Pop quiz: What’s harder than a Year of No Sugar?
Answer: The week after a Year of No Sugar.
Oy! I’m not sure why I was ever, ever looking forward to our release from the world of No Sugar… this week has easily been as hard as the very hardest No Sugar week. Why? Because, while No Sugar may be hard in terms of will power, it was always extremely easy in terms of the rules: “No Sugar” means: No. Sugar.
No, not in mayonaisse. Not in bacon. Not in buns or salad dressing or juice. I will not eat it in the house, I will not eat it with a mouse. Everywhere we went well-meaning waitresses and relatives and friends would politely try to argue “but there’s only a little… look! It says .000001%!…” But the rules as we had made them were simple. “Is it in the ingredients?” I would ask. And of course, it always was.
I love the straightforwardness of that. And I am hating the lack of it now. Sure, on midnight, at 12:01 as we watched Lady Gaga blather on about how magical New Year’s is in New York City, we each ate our treat for the evening (Ilsa: a cookie, Steve and Greta: a Lebanese pastry, me: a Reese’s Peanut Butter cup.) But the next morning was when it got complicated.
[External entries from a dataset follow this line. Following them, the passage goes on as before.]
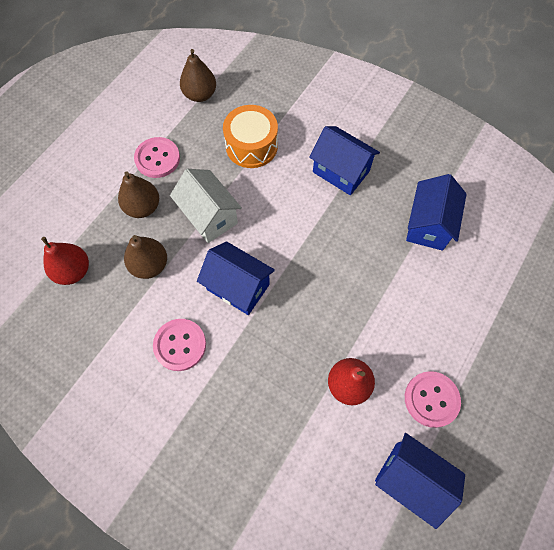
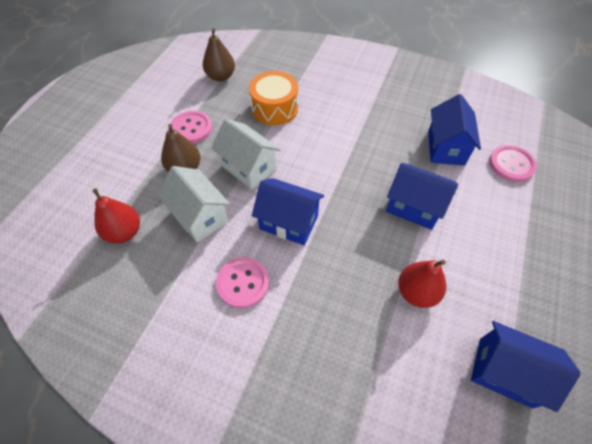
camera: 10 degrees left, 10 degrees down
brown pear [124,235,167,279] -> white house [157,166,230,242]
blue house [309,126,380,195] -> blue house moved to [386,163,458,230]
pink button [405,371,461,428] -> pink button moved to [489,145,537,182]

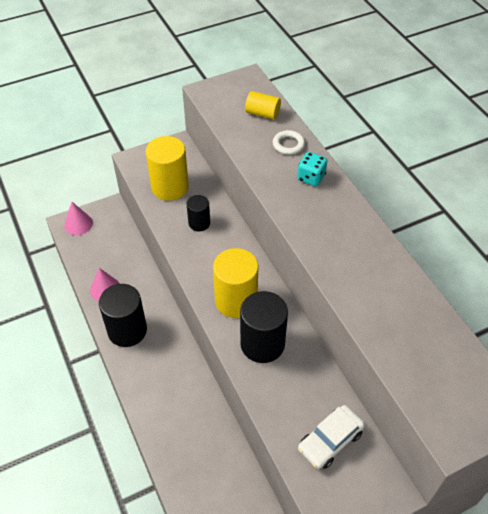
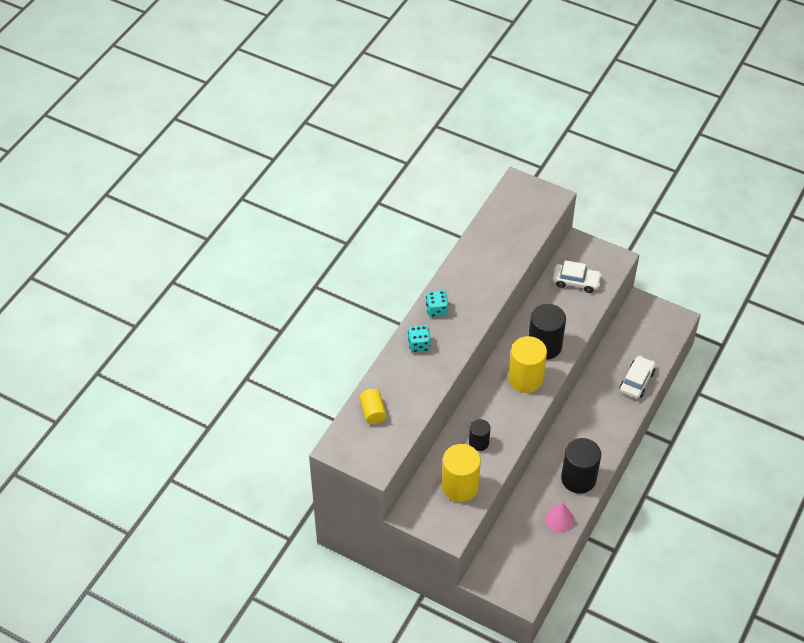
camera: 125 degrees left, 0 degrees up
pink cone [64,202,93,235] -> none
white ring [273,130,305,155] -> none
none -> turquoise dice [426,290,449,317]
none -> white car [620,356,656,399]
For breakfast we decided to visit one of our favorite local restaurants, Rathbun’s Maple Sugar House. The last time we had been there was last New Year’s Day, the very first day of our No Sugar family experiment, and before I was fully understanding that a pancake house would be entirely off the table in such a project. (Sometimes, admitedly, I can be a little slow on the uptake.)
Immediately, the questions started coming. “Can we get a hot chocolate?” “Can we have maple syrup?” “Can we have juice?” No hot chocolate. Yes maple syrup- but not a lot. No juice.
And the questions have just kept coming. I certainly can’t blame the kids- they’re simply trying to figure our what the new “rules” are. Trouble is, Steve and I don’t exactly know. “Moderation” is the most elusive term I know.
Monday morning, for example, Steve celebrated our last day of Christmas vacation by making another favorite and long-forbidden treat: crepes, with sugar and butter. Oh, how we had missed those. Sure, it was a lot less sugar than he would’ve ever used before, but I was starting to feel anxious… were things spiraling out of control? It was starting to feel like sugar was creeping in- making an appearance at almost every meal…
And then yesterday I took the girls to the supermarket. “Mom! Can we buy these crackers? And cereal? Actual real cereal?” “Ooo! What about roast beef?” We must’ve sounded like Amish on an annual trip to town. Gritting my teeth I capitulated on the crackers, but demurred on the cereal and roast beef. One thing at a time, I said.
I had even promised them- in a fit of guilt for all my family had put up with in the last year- to get them each a small check-out counter treat on the way out, as we had used to do quite often. This simple task, it turns out, was a fiasco. Did you know that ALL gum these days has not just sugar in it, but also sugar alcohols (maltitol, sorbitol, xylitol) or aspartame… and that most of them have both? Not to mention the phenol tocpherols or whtever toxic waste it is they put in gum these days that actually requires a warning label on the package. We were unable to find a single package of gum in which sugar was the only toxin.
I was astounded. Do we really give this little of a shit about what we’re putting into our bodies, our kids bodies? I wondered. I thought back to the huge sacks of Halloween candy the kids brought home in October- I mean, who knows what was in all that stuff. (Thank God it all sits uneaten in the back of our pantry cupboard. Maybe the kids will forget about it and I can throw it away after they’ve both gone to college.)

And then there was the argument/discussion Steve and I had yesterday at lunch. It all started with me asking Steve not to buy maple syrup, segwayed into whether or not I’ll continue baking with dextrose, and touched on things like whether banana bread and apple muffins count as dessert and whether snacking between meals is okay or not. I imagine some people would think we are giving this whole what-we-eat and how-we-eat-it entirely too much thought, bordering on obsessive, and maybe we are. I really don’t know anymore. It’s exhausting. Personally, right now I’m feeling like moderation kind of sucks- it takes entirely too much thought and energy. I think we may have to go live under a rock and only eat pine cones from now on.
Of course, we can’t do that. And I honestly have no desire to be the dietary freaks of our community who carry their own marinated sawdust or whatever in a pouch with them so them can eat separately-but-equally everywhere they go- no. Yes, I admire folks like Scott and Helen Nearing or Tasha Tudor for being so passionate about their ways of life- they are fascinating to me. But their sacrifice was huge: they had to remove themselves from society in order follow those ideals- which above all sounds pretty lonely. So I guess we’ll have to muddle through and figure this out, tocpherols and all.
It’s almost too bad- there’s a lovely rock on our hill that doesn’t have anyone living under it yet.